## Selected excerpt
[Start of section]

Gotta love Henry Blodget. About once a week he busts out the caps lock key to draw attention to his latest rant. The best ones include some variation of the wording “don’t mean to be rude” in the title.
The only problem is that often these missives are misguided, or flat-out wrong.
Back in October, Blodget wrote the following story: ATTENTION APPLE FANS: Samsung Blowing Past Apple To Become The Biggest Smartphone Vendor Is Not Good News. Looking back, on the surface alone, the post looks ridiculous now because — wait for it — Apple actually passed Samsung in sales again last quarter. But the real key is that his entire argument was fundamentally flawed for a number of reasons, which I laid out at the time.
Today, Blodget is back at it with: DEAR TWITTER: Don’t Mean To Be Rude, But Maybe It’s Time To Hire A Full-Time Product Guy?
“Don’t mean to be rude”?
Essentially, Blodget argues that Twitter needs to hire “a full-time product guy” — which they already have, by the way — because Jack Dorsey isn’t cutting it, as he tries to juggle two jobs.
Blodget argues that not even Steve Jobs could juggle two jobs, then conveniently leaves out the years that Jobs was leading both Apple and Pixar. Yes, he was primarily focused on Apple, but he was still the CEO of Pixar. Those Disney deals didn’t negotiate themselves. It was a mere 9 years of overlap as CEO of both companies. No biggie.

[End of section]

## Work instructions
**1.** In the post about Henry Blodget, how many years of overlap did Steve Jobs have as CEO of both Apple and Pixar?
**2.** Translate this sentence from the post about Henry Blodget into Spanish: "The only problem is that often these missives are misguided, or flat-out wrong."
The records have no connection to the post about Henry Blodget.

## Source data
[Start of section]

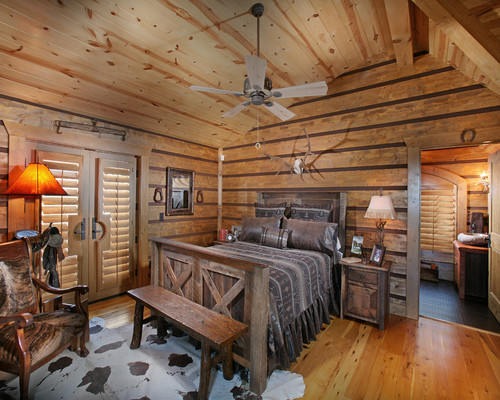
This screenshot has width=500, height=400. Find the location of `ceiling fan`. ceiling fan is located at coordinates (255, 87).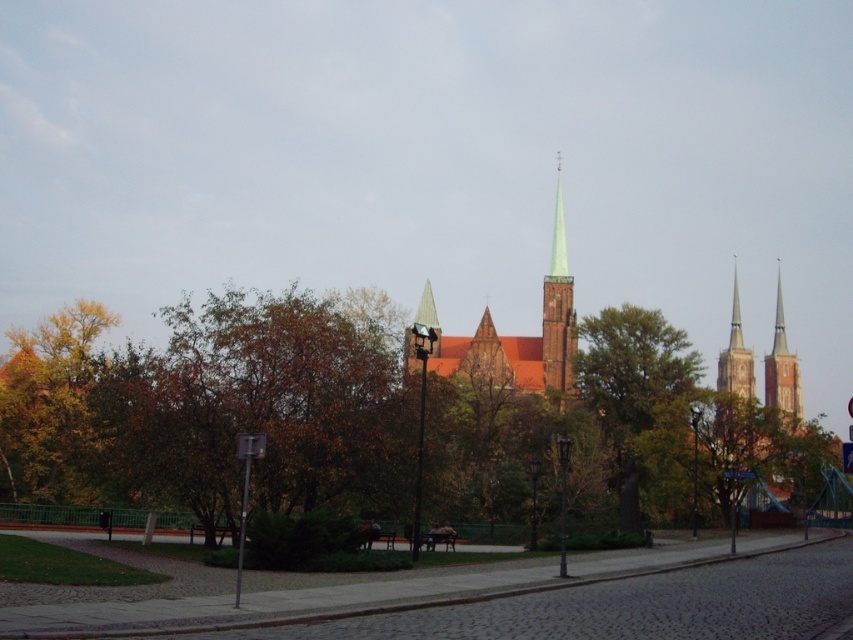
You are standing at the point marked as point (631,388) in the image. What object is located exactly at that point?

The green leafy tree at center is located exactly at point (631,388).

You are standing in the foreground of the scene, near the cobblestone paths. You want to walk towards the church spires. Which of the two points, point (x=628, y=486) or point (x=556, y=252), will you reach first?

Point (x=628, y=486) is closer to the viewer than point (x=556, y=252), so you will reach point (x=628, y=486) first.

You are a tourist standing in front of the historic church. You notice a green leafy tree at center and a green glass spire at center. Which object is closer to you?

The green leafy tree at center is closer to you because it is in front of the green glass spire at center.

[End of section]
[Start of section]

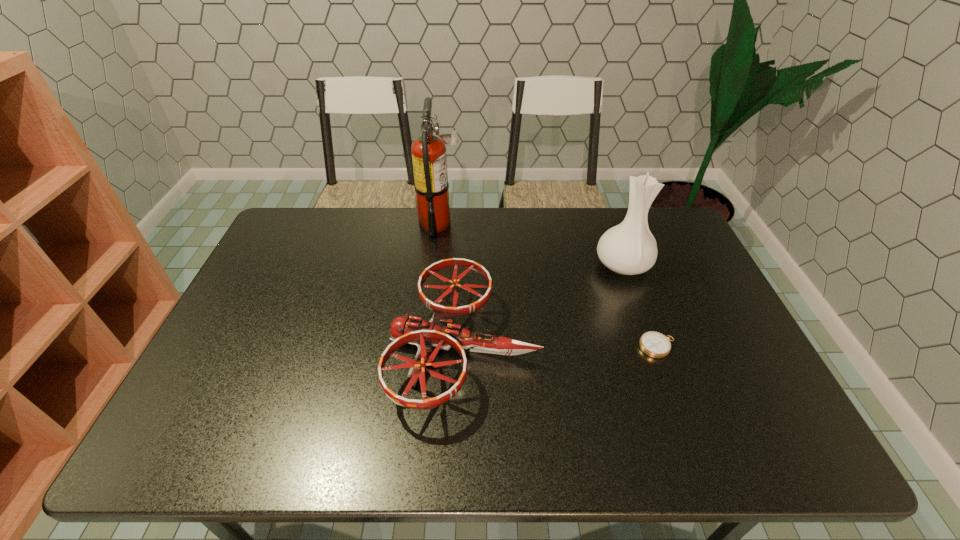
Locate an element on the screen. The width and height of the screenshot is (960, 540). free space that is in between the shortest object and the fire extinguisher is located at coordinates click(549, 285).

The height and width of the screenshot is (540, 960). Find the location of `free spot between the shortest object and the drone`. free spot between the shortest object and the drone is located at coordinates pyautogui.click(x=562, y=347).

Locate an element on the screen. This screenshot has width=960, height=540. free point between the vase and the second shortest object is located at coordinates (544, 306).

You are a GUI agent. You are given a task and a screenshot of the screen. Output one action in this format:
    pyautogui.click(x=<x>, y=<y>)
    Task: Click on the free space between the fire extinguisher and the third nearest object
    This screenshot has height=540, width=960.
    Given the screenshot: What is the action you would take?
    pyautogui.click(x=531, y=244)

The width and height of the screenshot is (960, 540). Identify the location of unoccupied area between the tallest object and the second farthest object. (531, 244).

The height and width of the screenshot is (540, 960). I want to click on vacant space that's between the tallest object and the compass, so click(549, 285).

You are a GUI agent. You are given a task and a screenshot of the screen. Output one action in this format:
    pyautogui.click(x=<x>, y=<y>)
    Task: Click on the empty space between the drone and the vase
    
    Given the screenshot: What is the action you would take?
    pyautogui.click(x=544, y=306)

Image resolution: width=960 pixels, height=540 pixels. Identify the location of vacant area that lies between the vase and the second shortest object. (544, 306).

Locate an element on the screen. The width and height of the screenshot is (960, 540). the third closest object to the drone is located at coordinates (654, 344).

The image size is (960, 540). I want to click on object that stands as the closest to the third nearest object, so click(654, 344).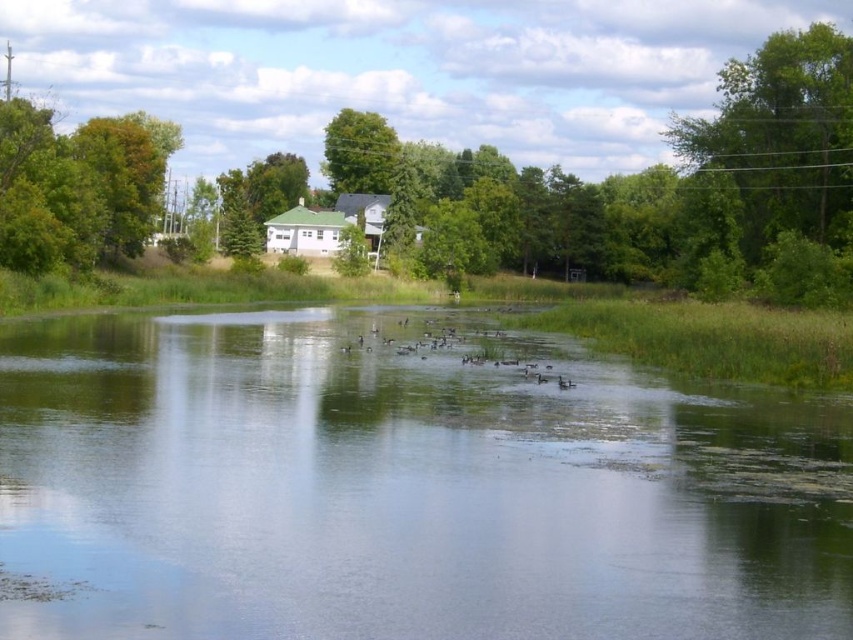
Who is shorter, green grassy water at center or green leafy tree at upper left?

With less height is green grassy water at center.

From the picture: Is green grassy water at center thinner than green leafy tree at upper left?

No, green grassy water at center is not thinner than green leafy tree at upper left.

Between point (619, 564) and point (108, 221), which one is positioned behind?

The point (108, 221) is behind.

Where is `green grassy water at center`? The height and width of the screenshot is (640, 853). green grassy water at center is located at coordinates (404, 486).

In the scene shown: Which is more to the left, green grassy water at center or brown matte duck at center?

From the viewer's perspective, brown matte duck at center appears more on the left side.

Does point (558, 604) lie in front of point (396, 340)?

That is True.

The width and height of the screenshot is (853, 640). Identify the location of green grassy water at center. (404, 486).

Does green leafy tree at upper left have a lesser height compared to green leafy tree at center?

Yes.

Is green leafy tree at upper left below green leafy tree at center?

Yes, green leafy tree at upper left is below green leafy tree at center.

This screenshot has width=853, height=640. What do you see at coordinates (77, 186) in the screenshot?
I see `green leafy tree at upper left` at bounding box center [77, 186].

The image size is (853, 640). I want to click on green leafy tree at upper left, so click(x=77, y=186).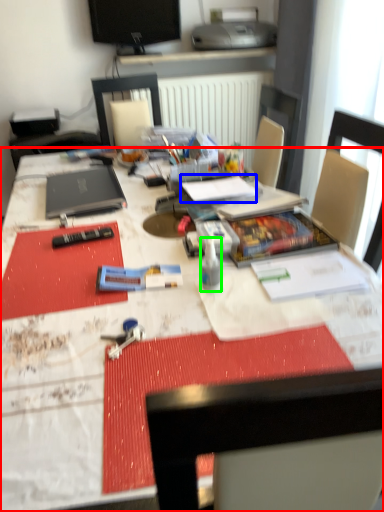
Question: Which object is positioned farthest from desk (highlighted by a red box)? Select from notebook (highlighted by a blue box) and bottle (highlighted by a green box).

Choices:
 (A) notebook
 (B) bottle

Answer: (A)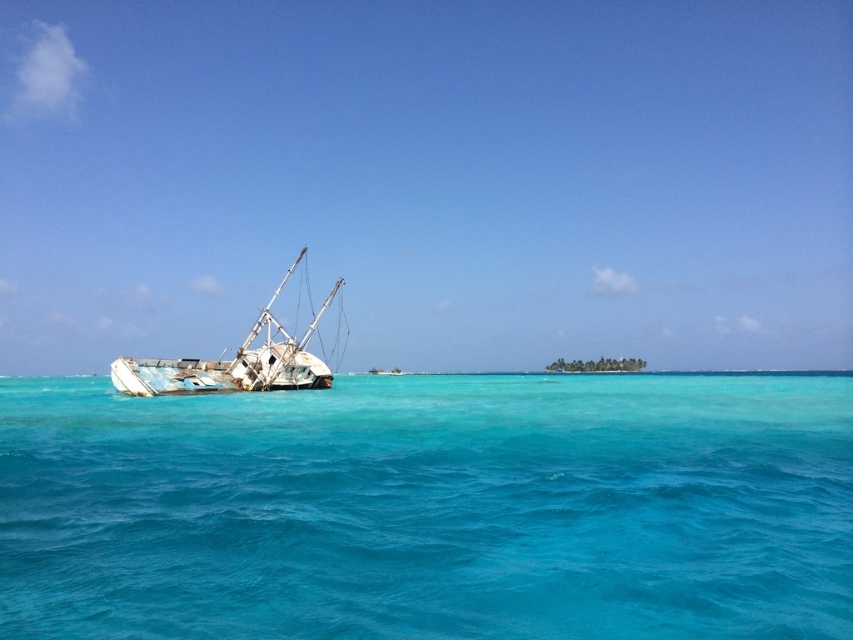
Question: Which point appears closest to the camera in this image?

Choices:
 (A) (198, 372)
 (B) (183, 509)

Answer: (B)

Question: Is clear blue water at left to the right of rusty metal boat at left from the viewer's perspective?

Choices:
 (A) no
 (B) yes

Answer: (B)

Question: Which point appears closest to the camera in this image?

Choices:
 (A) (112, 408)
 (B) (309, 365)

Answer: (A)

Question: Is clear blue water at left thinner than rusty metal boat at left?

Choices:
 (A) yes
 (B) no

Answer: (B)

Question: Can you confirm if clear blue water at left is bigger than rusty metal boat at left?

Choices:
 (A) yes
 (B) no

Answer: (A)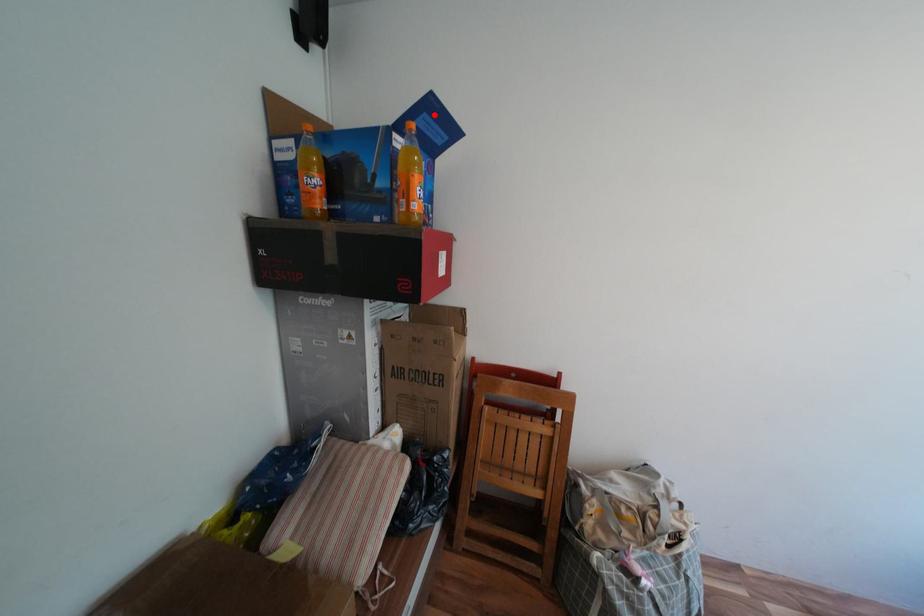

[End of section]
[Start of section]

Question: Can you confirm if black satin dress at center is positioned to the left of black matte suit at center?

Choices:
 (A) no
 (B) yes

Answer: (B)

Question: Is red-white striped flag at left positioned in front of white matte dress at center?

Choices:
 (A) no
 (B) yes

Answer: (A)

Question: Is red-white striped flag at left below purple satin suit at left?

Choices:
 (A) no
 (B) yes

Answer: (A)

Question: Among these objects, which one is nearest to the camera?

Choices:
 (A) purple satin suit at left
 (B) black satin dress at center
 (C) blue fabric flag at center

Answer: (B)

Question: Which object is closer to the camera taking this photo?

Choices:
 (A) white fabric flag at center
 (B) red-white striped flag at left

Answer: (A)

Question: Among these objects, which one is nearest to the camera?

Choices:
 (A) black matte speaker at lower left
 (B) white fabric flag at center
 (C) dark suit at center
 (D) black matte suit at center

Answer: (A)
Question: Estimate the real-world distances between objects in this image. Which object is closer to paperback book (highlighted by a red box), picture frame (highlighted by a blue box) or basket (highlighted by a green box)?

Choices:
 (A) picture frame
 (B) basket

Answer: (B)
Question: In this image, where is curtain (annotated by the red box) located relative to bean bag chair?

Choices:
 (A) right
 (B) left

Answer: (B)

[End of section]

## Answer section
**1.** Nine years.

**2.** El único problema es que a menudo estas misivas están mal encaminadas o son directamente erróneas.